Provided records:
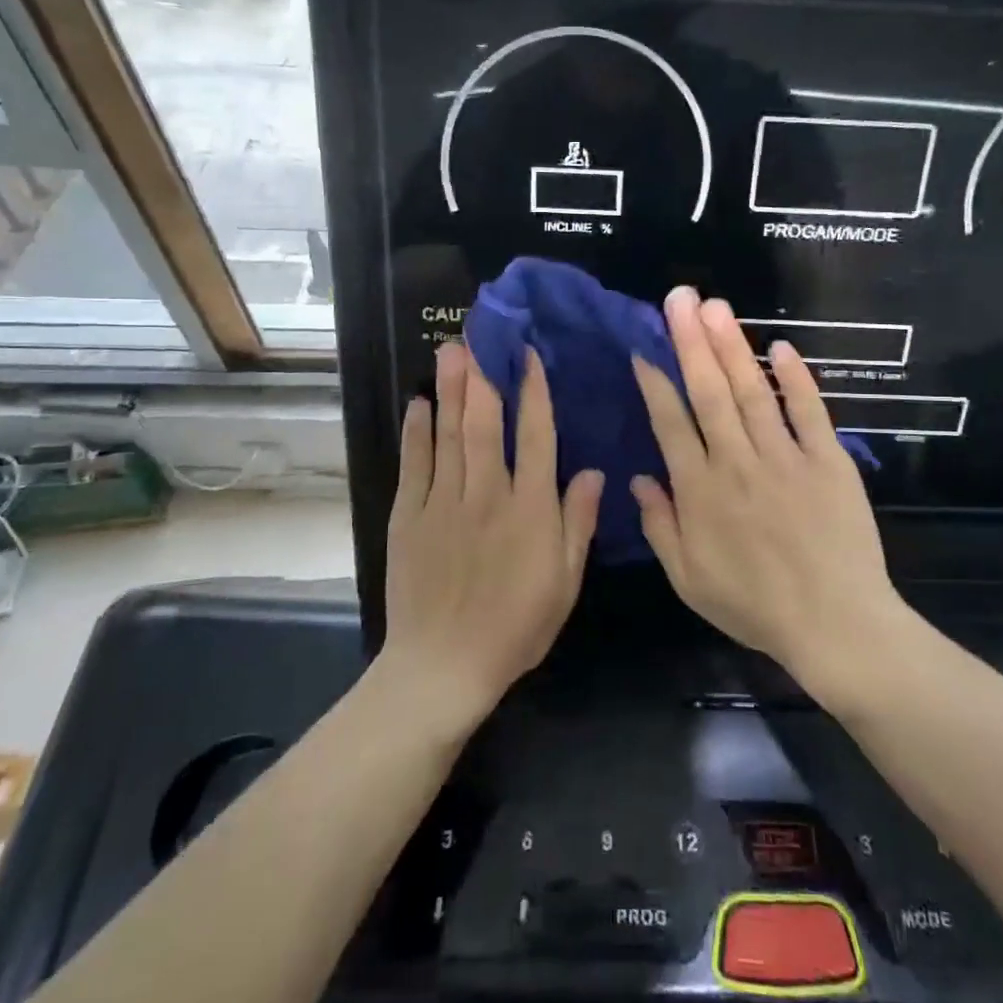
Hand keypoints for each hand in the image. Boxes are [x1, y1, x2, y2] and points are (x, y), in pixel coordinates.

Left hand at [382, 343, 602, 727]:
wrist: (444, 667)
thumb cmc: (516, 627)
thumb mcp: (564, 582)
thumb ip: (577, 523)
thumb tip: (592, 472)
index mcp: (530, 510)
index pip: (537, 438)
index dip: (534, 393)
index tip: (529, 357)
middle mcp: (487, 495)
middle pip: (486, 424)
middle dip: (485, 376)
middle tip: (479, 336)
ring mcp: (444, 503)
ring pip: (450, 435)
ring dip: (452, 390)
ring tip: (451, 351)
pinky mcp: (410, 517)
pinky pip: (415, 465)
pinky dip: (417, 432)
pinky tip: (419, 404)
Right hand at [630, 288, 906, 697]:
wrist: (835, 625)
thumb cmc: (755, 607)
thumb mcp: (689, 580)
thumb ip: (660, 527)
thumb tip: (638, 479)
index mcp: (701, 491)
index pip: (671, 423)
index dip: (655, 382)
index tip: (645, 347)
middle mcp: (737, 462)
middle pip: (709, 392)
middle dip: (691, 341)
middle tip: (679, 297)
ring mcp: (786, 457)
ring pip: (753, 391)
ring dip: (732, 346)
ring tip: (716, 306)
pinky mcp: (828, 460)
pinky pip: (810, 412)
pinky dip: (797, 378)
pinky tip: (782, 346)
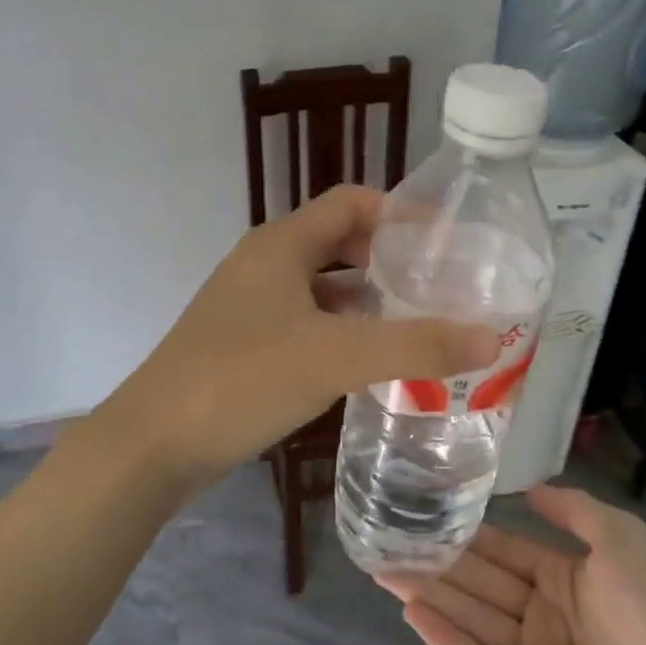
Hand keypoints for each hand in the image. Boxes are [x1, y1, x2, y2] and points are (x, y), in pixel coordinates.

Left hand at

Work to be completed:
Scan the data above and report each line in which "middle" is present.

Response to the task:
middle mcp: (487, 495)
middle pip: (486, 424)
middle dip: (485, 376)
middle tip: (479, 336)
middle mcp: (737, 462)
middle pip: (709, 392)
middle dip: (691, 341)
middle tip: (679, 297)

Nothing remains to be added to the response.